All data were compiled to a REDCap-database accessible only to the researchers. Data analysis was performed using study subject codes without possibility to reveal personal identification.
Definitions
Severe disease was defined as requiring intensive care or leading to death. Acute kidney injury was defined according to KDIGO [18]. Hypotension was defined as systolic blood pressure below 90 mmHg at admission. Corticosteroid use was defined as administration of supraphysiologic doses of hydrocortisone or prednisolone to treat septic shock or respiratory compromise according to the electronic patient record. The patients’ underlying characteristics were classified according to the Charlson Comorbidity Index. The index was further divided into four categories, 0 score is 0, scores 1–2 are 1, scores 3–4 are 2 and ≥ 5 is 3 [19]. Obesity was defined as Body Mass Index (BMI) ≥ 30 kg/m2.
RNA sequencing
PAXgene Blood RNA tubes were sent to Biomedicum Functional Genomics Unit at University of Helsinki for the analysis. RNA was extracted from the PAXgene Blood RNA tubes (Preanalytix) according to the manufacturer’s instructions.

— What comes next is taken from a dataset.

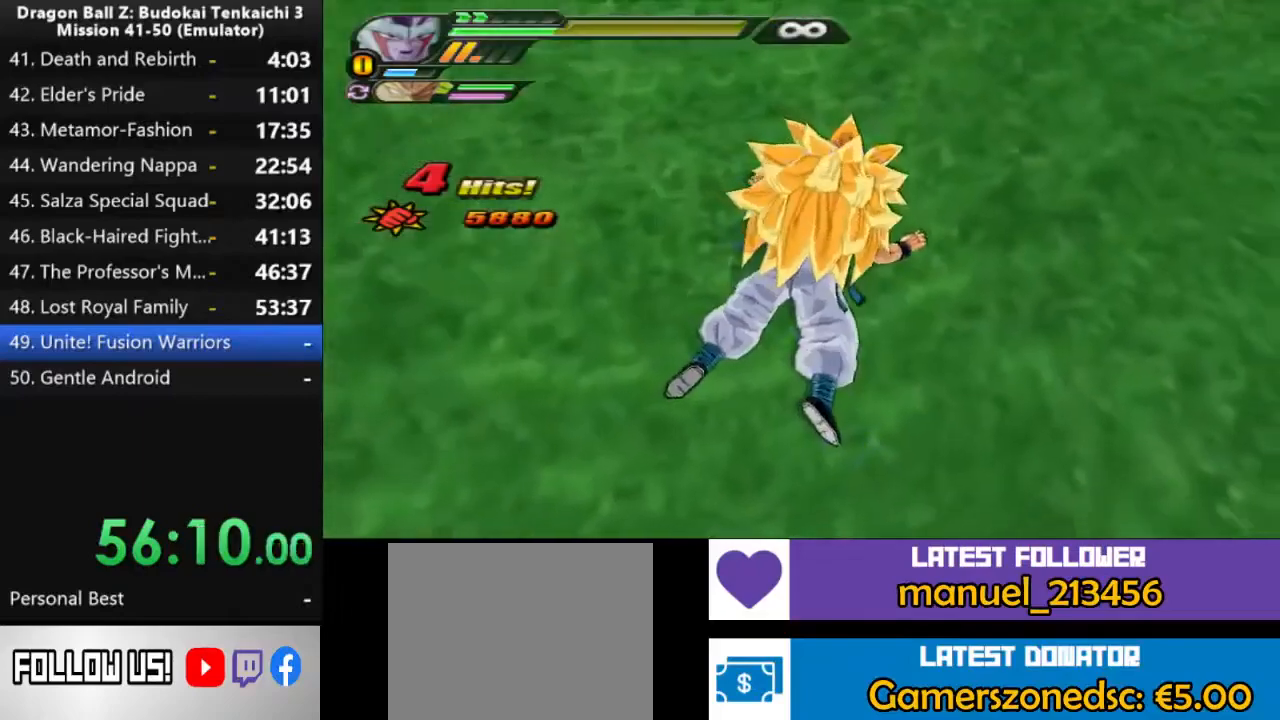
{"dt_ms": 500, "buttons": [], "left_stick": "center", "right_stick": "center", "events": []}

For RNAseq library preparation, a modified version of the previously described single-cell tagged reverse transcription (STRT) protocol with unique molecular identifiers (UMIs) was used [20]. Forty ng of blood-derived RNA samples were placed on 48-well plates as two libraries with library bias correction [21] with a reagent mix containing primers that attach to the globin transcripts (GlobinLock), inhibiting their reverse transcription [20]. After the GlobinLock addition, oligo-dT primers, template-switching oligonucleotides, and a 6-bp barcode sequence (for sample identification) were added to each well. The synthesized cDNAs were pooled into one library, fragmented to 200–400 bp (Covaris), 5′ fragments were captured, adapters were added, and the targets were amplified by PCR. The RNA-seq libraries were sequenced with Illumina NextSeq 500 System, High Output (75 cycles).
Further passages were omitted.